Фриде не особо хотелось говорить о Сэнди. А уж с Оливией так точно. Впрочем, как оказалось, такой возможности ей никто давать не собирался.
– Первое: он красавчик. Боже, если бы ты видела мужчин, с которыми я недавно ходила на свидания… Понять не могу, как им хватает наглости называть себя привлекательными? Я вижу, как они входят, и у меня внутри все обрывается. Они хотят видеть рядом с собой шикарную блондинку, но им, похоже, и в голову не приходит хоть немного напрячься, чтобы улучшить собственную внешность. Они что, думают, будто мы совсем отчаялись и согласны на первого попавшегося? В такого, как Сэнди, я бы просто вцепилась.
– Ты же его фактически и не видела!
– А почему? Где я была? Вот именно! Второе: он богат. Во всяком случае, очень обеспеченный – он ведь какой-то там консультант, верно? Только подумай, какая у него пенсия будет! Не смотри на меня так. Это важно. Я тебе точно говорю: это чертовски важно! Уж поверь, быть одинокой женщиной очень и очень тяжело, к тому же у тебя нет никакой финансовой подушки из-за чертовых родственничков, которые вычеркнули тебя из завещания, верно? Боже, надеюсь, ты это знала, я ведь не открыла секрет полишинеля?
– Я не очень-то удивлена, – сухо ответила Фрида. – Но мне их деньги не нужны. И, кстати, вряд ли им вообще есть о чем упомянуть в завещании, правда?
– Тогда ладно. На чем я остановилась?
– Второе, – ответила Фрида. – Ты, наверное, дальше второго и говорить не будешь?
– Да, богатый. Я бы только из-за этого вышла за него замуж. Что угодно, лишь бы выбраться из этого болота. – Она зло пнула бутылку из-под вина, валявшуюся у дивана, и та, разбрызгивая вокруг красные капли, откатилась в сторону. – Третье: держу пари, он любит тебя! Так что на самом деле это третье, и четвертое, и пятое, потому что быть любимой – большая редкость. – Она остановилась и плюхнулась на диван. Часть вина, остававшегося в стакане, выплеснулась и оставила большое темно-красное пятно у нее на коленях. – Четвертое – или уже шестое? – он симпатичный. Правда ведь? Впрочем, возможно, и нет: я припоминаю, что ты предпочитаешь страшненьких. Ладно, ладно, я не хотела тебя обидеть, забудь. Седьмое…

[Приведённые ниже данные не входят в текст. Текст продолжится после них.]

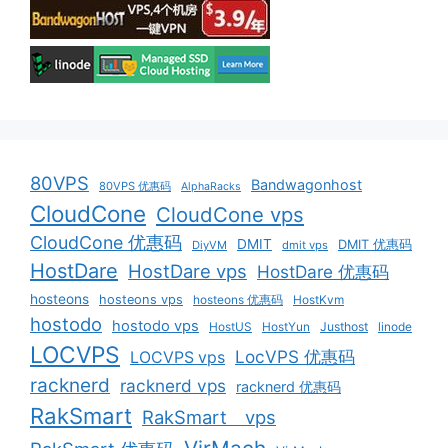
80VPS
Bandwagonhost
80VPS 优惠码
AlphaRacks
CloudCone
CloudCone vps
CloudCone 优惠码
DMIT
DMIT 优惠码
DiyVM
dmit vps
HostDare
HostDare vps
HostDare 优惠码
hosteons
hosteons vps
hosteons 优惠码
HostKvm
hostodo
hostodo vps
HostUS
HostYun
Justhost
linode
LOCVPS
LocVPS 优惠码
LOCVPS vps
racknerd
racknerd vps
racknerd 优惠码
RakSmart
RakSmart vps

– Прекрати. Это унизительно.
– Унизительно? Я покажу тебе, что такое унизительно. – Она обвела рукой комнату, и пепел образовал вокруг нее пыльную дугу. – Пятое, или десятое, или какое там: ты не молодеешь.
– Оливия, слушай, заткнись, а? Ты слишком далеко зашла, и если не замолчишь, то я уйду. Я приехала, чтобы дать Хлое урок химии.

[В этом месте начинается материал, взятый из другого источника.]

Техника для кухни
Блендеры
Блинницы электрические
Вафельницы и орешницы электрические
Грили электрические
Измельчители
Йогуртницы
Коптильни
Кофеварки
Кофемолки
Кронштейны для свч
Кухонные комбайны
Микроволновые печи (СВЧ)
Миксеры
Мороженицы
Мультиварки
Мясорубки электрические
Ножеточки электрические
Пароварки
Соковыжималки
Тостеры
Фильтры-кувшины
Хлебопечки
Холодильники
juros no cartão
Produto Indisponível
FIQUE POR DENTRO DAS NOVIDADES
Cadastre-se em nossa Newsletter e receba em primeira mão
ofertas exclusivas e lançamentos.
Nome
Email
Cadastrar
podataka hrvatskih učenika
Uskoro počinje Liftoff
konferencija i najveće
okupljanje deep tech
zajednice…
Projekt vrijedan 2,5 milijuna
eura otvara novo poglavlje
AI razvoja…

– На который Хлоя не явилась, так что ты застряла тут со мной, пока она не придет, а она, возможно, вообще не появится. Ты скоро будешь слишком старой, чтобы иметь детей, хотя, глядя на то, где очутилась я, возможно, оно и к лучшему. Ты об этом не думала? Ладно-ладно, можешь сколько угодно смотреть на меня этим своим взглядом, от которого кровь стынет в жилах, но я выпила уже два, нет, три бокала вина, – она сделала последний эффектный глоток, – и тебе меня не запугать. Я в безопасности. В собственном доме я могу говорить все, что хочу, а я считаю, что ты – чертова дура, доктор Фрида Кляйн с кучей регалий. Вот, теперь я точно выпила три бокала. А возможно, и четыре. Скорее всего, четыре. Знаешь, ты слишком мало пьешь. Может, ты и умная, но при этом – чертовски глупая. Может, это наследственное? Что там Фрейд говорил? Я скажу тебе, что он говорил. Он говорил: «Чего хочет женщина?» И знаешь, как он отвечал?
– Знаю.
– Я скажу тебе как. Он говорил: «Она хочет любви и работы».
– Нет. В целом можно сказать, что он пришел к такому выводу: любая женщина хочет быть мужчиной. Он утверждал, что девочкам нужно смириться с тем, что они – неудавшиеся мальчики.
– Вот козел! В любом случае… А на чем я остановилась?
– Что это за звуки?
Оливия вышла из комнаты. Через секунду раздался ее крик, а когда она вернулась, взгляд у нее был остекленевший.
– Эти звуки, – сказала она, – издает Хлоя, которая блюет на ковер в прихожей.